▶ _Task prompt_: Every line containing the word "ring" must be pulled from the records.

▶ _Input material_:
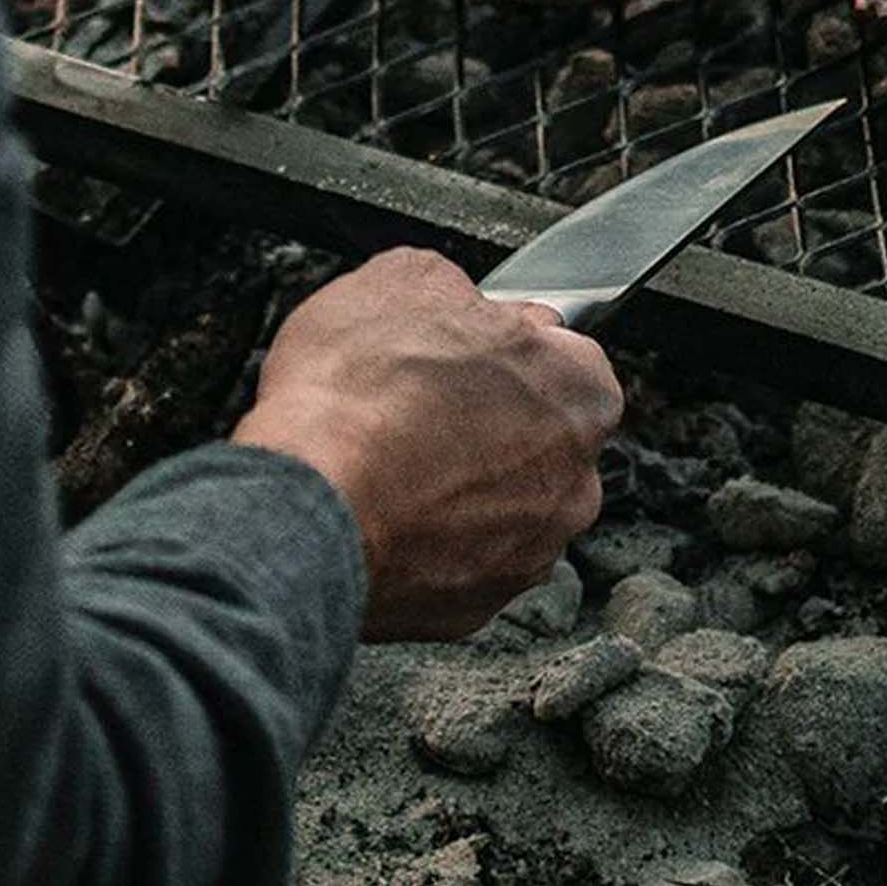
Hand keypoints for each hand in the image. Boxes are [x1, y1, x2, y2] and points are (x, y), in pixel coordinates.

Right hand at [233, 248, 622, 641]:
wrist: (307, 507)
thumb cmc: (358, 391)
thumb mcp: (401, 279)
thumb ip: (456, 288)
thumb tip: (456, 302)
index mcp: (579, 387)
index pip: (561, 351)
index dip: (499, 344)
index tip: (457, 350)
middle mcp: (578, 478)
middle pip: (538, 434)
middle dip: (486, 420)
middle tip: (415, 406)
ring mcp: (532, 551)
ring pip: (502, 502)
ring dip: (458, 484)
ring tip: (389, 463)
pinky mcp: (480, 606)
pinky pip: (461, 560)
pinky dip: (428, 540)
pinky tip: (381, 512)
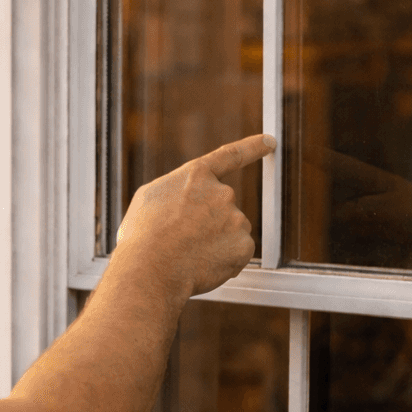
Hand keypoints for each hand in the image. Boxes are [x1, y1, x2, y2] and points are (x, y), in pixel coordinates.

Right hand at [115, 134, 274, 298]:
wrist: (150, 269)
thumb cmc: (142, 237)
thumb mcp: (149, 198)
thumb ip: (175, 190)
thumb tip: (185, 199)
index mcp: (196, 176)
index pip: (230, 156)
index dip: (252, 147)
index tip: (269, 142)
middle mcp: (222, 192)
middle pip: (222, 207)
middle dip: (207, 222)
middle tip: (182, 240)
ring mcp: (235, 219)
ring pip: (230, 231)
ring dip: (214, 242)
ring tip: (186, 254)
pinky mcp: (244, 246)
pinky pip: (236, 253)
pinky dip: (223, 261)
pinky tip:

▶ _Exercise solution_:
ring mcp: (532, 551)
ring pip: (502, 502)
ring dip: (458, 484)
ring tip: (389, 463)
ring mcp: (235, 219)
ring pip: (230, 231)
ring dip: (214, 242)
ring tip: (186, 254)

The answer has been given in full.